----- Fuente
Quizá sea más bonito recordar un fotograma de esa película... Una calle de acera rosa y blanca vista por una observadora desde la terraza, los pinos de un jardín con las copas cargadas y, hoy, el patio de la oficina con una capa de siete centímetros de espesor, lo que nunca había visto en Madrid capital.

No hemos podido reprimirnos... Nos hemos asomado por las ventanas, hemos salido al patio, hemos medido la nieve caída sobre una silla solitaria y hemos levantado una pequeña muñeca de nieve, con sus ojitos de bombón, su pelo de madera y sus labios de post-it fucsia.

Es muy probable que dentro de unos años recuerde las hierbas secas del patio envueltas en un abrigo de nieve. Tan sólo la visión de un patio gris a través de unas ventanas nuevas.

O también es que no hay más que recordar. Simplemente, la nieve nos parece tan especial por escasa que últimamente se nos presenta. Pero nada tiene de especial; no más que de especial tienen la lluvia y la niebla. Sin embargo, las nevadas, las tormentas de verano y las noches de intensa niebla merecen nuestra atención, dejando a la lluvia sola y triste...
Algunas personas hemos sido ideadas con un gusto extraño, poco común, que nos hace odiar el marisco y amar la lluvia que cae sobre los tejados abuhardillados. Personas que buscamos en una casa la parte más alta, para poder observar la lluvia a través de la ventana sin edificios que lo impidan, para poder escuchar el repiqueteo de las gotas traviesas más cerca, para poder oler el agua más fresca...
Personas que a la pregunta “¿Cuál es tu estación del año preferida?” respondemos, sin duda: “El invierno”. Lo que suele ocurrir es que la gente, incrédula, vuelve a preguntarnos: “¿Seguro? ¿El invierno?”. “Bueno, y el otoño”. No es tan agradable sentirse raro, así que hay que aceptar unos grados más y más horas de luz para que te contesten, a media voz: “Aaah”, pero sin una certeza completa de la razón que podamos tener en lo que decimos.


¿Rarezas? Muchas y las justas, eso es.
----------
__Tarea requerida 1__. Según el texto sobre la nieve en Madrid, ¿qué espesor tenía la capa de nieve del patio de la oficina?
__Tarea requerida 2__. Prosigue el texto sobre la nieve y la lluvia a partir de su última frase.
----- Registros enumerados
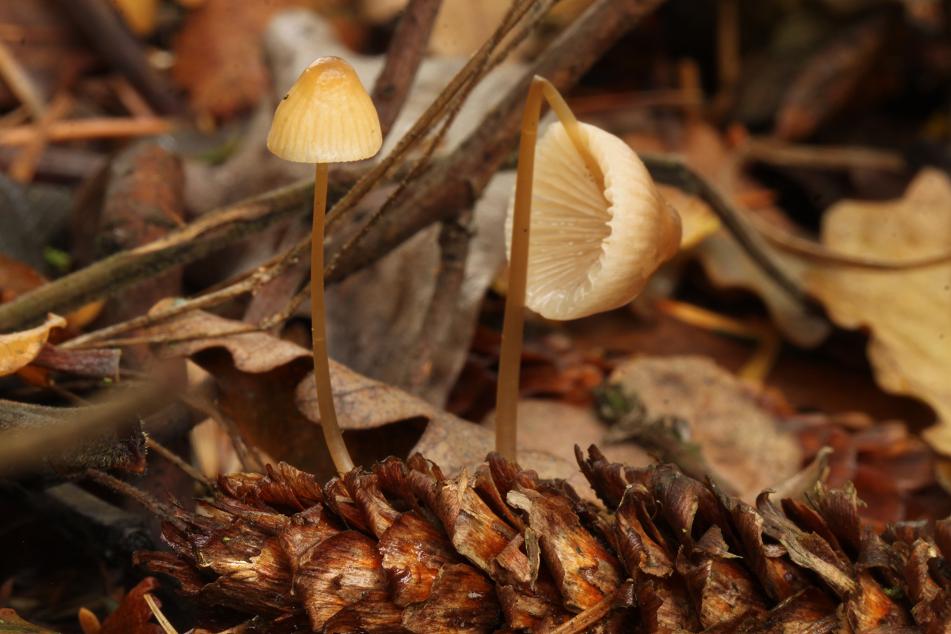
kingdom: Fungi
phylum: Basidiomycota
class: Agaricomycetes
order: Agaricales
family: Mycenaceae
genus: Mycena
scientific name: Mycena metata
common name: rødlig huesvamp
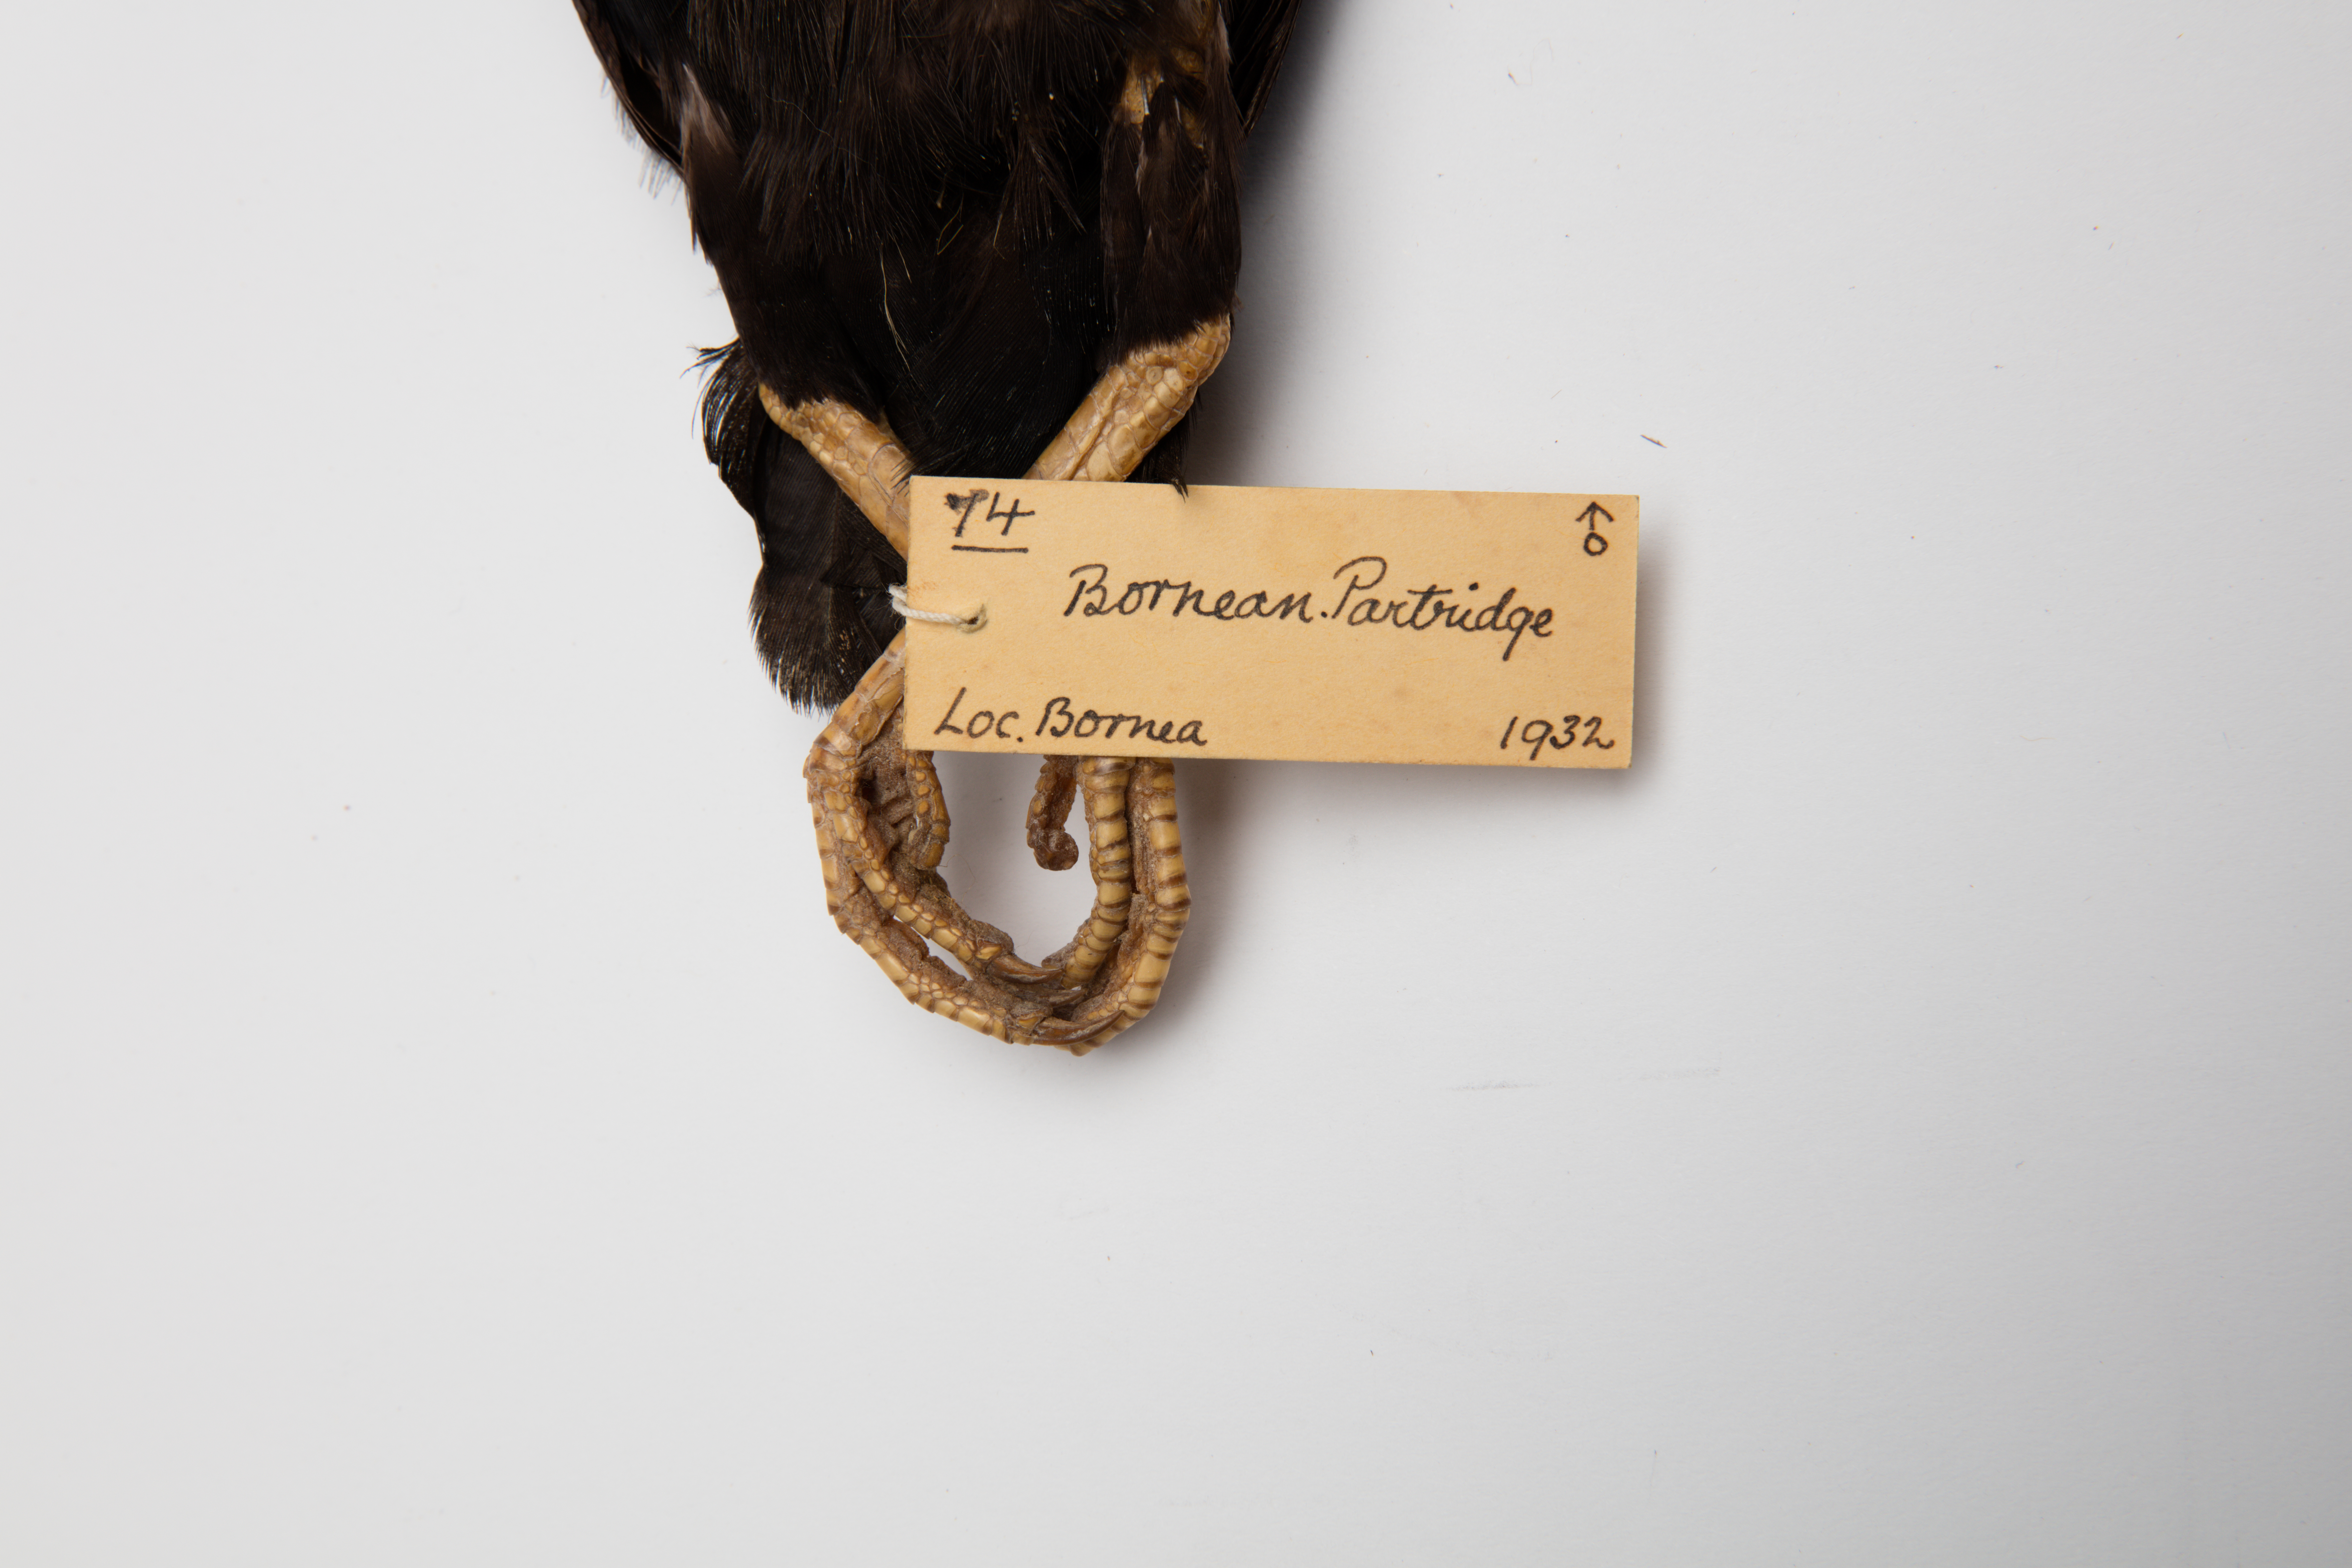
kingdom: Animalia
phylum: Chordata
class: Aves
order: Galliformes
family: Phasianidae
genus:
----------
__Respuesta del ejercicio 1__. Siete centímetros.

__Respuesta del ejercicio 2__.
Ya es de noche y más aún en mi calle. Los edificios no dejan respirar a las aceras. La sombra de aquellos se proyecta aún más lúgubre sobre estas en la oscuridad. La sombra es más sombra que nunca y ya no es sombra, porque no hay zonas iluminadas. La farola de la esquina está apagada más veces de las que está encendida y no sirve de ayuda a las estrellas que quieren asomarse a la ciudad. De repente, un estertor agónico, un intento último de arrojar algo de luz sobre los leves copos que aterrizan en el asfalto.

A mi alrededor, miles de cosas. Menudencias todas, pero con gran significado.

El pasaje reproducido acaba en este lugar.